Content starts
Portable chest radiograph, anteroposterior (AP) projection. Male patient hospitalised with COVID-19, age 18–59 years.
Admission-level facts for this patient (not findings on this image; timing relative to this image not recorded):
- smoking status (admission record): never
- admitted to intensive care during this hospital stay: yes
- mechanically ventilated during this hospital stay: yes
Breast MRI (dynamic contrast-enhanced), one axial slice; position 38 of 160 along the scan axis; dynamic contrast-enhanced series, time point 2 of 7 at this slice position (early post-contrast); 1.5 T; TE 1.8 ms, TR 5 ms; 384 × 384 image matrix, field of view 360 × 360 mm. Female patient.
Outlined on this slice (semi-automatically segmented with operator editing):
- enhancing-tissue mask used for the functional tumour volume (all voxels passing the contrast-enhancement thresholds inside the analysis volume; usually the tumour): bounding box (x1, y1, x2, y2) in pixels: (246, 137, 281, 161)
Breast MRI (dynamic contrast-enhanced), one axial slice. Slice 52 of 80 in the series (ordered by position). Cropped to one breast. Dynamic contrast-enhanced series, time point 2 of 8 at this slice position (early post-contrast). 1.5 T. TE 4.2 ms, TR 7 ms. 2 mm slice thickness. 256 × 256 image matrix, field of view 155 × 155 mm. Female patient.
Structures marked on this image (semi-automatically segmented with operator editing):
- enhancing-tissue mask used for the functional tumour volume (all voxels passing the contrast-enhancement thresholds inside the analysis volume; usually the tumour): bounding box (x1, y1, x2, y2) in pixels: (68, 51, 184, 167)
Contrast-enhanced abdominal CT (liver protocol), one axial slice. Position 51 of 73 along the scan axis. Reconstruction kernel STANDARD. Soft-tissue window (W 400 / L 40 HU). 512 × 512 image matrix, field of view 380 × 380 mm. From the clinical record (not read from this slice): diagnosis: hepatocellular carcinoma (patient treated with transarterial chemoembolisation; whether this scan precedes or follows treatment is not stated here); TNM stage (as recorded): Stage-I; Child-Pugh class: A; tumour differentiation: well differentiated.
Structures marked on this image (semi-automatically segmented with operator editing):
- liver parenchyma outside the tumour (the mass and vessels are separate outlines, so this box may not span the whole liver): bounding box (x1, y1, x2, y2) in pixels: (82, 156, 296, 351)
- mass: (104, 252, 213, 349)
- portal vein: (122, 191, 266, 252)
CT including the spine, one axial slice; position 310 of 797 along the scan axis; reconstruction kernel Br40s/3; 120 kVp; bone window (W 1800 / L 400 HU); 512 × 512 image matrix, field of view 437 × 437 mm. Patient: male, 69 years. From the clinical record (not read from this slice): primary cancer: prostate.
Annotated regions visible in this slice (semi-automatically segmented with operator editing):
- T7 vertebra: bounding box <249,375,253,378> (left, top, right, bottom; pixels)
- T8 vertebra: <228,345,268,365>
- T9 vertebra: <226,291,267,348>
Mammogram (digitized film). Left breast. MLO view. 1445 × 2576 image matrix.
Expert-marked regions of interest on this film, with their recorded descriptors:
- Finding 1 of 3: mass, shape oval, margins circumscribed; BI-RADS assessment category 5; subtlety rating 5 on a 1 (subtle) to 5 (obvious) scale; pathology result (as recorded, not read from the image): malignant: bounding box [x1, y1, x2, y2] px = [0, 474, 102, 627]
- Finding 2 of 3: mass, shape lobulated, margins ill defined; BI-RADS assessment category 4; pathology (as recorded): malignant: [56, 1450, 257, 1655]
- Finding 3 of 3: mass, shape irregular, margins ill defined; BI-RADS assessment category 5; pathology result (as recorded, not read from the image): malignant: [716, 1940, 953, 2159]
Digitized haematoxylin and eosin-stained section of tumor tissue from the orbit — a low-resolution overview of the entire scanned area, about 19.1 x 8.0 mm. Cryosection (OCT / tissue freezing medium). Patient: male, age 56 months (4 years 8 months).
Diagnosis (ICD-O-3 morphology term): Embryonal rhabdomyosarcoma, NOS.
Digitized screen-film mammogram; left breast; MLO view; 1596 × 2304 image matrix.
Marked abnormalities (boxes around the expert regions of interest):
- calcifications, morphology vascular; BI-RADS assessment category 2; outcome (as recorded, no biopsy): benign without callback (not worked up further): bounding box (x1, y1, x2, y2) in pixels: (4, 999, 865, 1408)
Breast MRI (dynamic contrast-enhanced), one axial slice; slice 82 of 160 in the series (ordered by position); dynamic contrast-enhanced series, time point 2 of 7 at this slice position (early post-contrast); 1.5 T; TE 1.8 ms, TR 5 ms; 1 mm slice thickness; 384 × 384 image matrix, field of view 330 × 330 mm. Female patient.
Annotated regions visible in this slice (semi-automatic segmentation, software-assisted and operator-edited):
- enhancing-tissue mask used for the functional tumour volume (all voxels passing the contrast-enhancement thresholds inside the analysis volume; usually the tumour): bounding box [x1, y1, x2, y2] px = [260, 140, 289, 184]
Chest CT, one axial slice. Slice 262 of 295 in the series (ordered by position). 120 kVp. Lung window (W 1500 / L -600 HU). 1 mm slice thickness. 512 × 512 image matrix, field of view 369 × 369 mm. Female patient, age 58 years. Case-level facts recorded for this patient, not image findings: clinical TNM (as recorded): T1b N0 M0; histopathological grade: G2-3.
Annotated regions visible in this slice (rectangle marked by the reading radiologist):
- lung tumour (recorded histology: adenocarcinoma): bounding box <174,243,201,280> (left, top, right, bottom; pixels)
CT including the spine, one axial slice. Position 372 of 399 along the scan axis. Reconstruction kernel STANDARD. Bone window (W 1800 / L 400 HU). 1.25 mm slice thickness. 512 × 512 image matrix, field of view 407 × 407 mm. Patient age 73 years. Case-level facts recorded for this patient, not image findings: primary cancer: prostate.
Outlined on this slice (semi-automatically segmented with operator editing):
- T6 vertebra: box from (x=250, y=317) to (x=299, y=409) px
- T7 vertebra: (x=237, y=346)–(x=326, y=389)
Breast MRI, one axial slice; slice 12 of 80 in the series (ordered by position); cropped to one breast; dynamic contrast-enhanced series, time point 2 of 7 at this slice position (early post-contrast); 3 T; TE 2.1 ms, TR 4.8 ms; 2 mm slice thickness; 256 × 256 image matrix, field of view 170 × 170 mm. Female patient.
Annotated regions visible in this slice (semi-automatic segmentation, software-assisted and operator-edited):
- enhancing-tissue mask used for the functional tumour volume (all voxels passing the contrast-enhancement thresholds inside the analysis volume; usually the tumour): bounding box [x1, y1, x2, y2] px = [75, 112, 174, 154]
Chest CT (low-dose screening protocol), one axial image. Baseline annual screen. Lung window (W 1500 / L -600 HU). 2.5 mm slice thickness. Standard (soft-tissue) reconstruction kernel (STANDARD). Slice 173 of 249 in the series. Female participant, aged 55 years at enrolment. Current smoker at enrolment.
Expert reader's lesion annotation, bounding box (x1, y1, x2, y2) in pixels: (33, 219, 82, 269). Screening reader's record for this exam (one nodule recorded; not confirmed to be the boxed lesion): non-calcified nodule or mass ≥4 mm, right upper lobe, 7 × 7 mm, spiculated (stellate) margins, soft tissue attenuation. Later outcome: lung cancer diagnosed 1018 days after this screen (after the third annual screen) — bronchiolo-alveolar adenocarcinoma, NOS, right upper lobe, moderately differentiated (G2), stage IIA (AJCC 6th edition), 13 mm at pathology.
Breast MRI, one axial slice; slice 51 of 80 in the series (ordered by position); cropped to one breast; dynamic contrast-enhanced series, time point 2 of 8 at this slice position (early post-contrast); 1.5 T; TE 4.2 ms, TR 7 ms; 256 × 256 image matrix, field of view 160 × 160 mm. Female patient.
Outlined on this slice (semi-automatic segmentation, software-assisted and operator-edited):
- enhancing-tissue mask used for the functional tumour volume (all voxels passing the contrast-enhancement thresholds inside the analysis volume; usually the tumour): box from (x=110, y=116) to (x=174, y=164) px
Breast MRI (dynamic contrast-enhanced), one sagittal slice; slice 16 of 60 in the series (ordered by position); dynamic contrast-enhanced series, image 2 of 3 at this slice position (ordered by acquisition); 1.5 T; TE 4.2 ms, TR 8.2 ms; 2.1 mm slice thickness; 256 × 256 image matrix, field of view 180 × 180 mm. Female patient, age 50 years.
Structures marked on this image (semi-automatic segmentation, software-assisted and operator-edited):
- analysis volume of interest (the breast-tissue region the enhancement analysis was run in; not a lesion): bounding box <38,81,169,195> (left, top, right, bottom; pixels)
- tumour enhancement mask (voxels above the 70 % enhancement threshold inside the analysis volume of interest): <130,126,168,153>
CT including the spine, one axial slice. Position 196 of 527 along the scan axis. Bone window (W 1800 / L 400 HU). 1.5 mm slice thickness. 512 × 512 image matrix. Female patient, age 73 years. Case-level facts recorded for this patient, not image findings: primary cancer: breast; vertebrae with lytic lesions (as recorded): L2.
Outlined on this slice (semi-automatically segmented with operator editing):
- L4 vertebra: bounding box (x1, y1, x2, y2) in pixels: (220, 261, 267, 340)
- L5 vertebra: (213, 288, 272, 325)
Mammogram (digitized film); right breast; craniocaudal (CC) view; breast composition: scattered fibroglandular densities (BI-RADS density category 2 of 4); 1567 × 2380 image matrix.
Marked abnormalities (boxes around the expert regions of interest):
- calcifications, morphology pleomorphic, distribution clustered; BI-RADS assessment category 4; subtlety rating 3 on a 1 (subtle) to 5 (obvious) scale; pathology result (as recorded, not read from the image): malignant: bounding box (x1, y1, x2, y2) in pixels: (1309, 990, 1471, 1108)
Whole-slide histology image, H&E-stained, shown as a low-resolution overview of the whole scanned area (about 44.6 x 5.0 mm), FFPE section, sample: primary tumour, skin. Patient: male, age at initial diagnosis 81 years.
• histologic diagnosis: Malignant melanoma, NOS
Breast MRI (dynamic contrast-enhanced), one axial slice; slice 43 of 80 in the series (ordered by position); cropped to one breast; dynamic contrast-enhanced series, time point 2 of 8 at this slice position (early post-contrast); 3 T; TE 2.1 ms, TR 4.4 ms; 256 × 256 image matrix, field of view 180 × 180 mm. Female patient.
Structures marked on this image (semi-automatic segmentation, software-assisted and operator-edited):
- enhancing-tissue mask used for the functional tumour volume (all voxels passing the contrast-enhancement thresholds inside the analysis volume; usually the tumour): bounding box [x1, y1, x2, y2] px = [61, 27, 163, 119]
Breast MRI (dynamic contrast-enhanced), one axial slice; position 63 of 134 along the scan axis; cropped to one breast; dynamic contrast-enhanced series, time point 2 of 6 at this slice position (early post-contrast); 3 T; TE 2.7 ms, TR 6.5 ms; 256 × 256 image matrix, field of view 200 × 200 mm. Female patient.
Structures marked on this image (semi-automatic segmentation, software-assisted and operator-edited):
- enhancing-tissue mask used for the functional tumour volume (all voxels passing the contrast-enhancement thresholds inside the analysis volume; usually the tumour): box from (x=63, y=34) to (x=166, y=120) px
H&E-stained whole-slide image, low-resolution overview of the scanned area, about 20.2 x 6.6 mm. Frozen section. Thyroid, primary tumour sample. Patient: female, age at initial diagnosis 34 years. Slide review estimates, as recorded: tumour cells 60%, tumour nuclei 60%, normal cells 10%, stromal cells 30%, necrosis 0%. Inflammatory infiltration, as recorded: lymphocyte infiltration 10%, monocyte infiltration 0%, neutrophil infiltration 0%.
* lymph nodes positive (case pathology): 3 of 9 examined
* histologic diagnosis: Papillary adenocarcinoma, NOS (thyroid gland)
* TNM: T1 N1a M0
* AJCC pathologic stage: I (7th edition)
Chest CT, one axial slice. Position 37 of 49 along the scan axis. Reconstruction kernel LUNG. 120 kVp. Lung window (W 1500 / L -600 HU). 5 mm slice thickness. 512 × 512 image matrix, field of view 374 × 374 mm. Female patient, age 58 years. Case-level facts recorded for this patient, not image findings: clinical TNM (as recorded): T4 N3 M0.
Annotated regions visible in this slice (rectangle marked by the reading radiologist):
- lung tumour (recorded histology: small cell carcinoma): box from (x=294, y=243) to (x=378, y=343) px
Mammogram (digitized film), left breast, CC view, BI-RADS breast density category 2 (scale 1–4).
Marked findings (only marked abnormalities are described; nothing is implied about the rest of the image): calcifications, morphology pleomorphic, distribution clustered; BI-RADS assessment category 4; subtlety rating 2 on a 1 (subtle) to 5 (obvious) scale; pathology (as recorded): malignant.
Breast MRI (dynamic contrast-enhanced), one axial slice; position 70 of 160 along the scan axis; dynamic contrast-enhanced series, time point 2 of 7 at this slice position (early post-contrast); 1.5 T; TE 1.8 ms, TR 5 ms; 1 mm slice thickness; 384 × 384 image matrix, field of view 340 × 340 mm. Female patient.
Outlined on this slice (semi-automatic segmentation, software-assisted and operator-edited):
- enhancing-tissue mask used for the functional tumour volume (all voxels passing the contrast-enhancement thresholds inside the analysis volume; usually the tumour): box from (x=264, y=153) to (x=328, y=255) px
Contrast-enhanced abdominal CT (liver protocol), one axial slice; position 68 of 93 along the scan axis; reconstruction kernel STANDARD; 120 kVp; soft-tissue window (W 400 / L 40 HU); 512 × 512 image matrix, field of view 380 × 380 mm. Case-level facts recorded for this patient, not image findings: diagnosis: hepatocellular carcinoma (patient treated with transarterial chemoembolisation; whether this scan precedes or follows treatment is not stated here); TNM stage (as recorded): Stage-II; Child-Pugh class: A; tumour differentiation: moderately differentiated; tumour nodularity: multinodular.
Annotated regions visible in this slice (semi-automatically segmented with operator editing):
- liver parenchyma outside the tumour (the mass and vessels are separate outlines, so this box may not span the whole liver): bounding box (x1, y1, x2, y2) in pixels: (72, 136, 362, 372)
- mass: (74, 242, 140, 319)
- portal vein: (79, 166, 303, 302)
Content ends
Exercise objective> Take the line above containing "Admission-level facts for", the line containing "- mechanically ventilated", and all lines in between, and copy them exactly without anything else.

The completed task>
Admission-level facts for this patient (not findings on this image; timing relative to this image not recorded):
- smoking status (admission record): never
- admitted to intensive care during this hospital stay: yes
- mechanically ventilated during this hospital stay: yes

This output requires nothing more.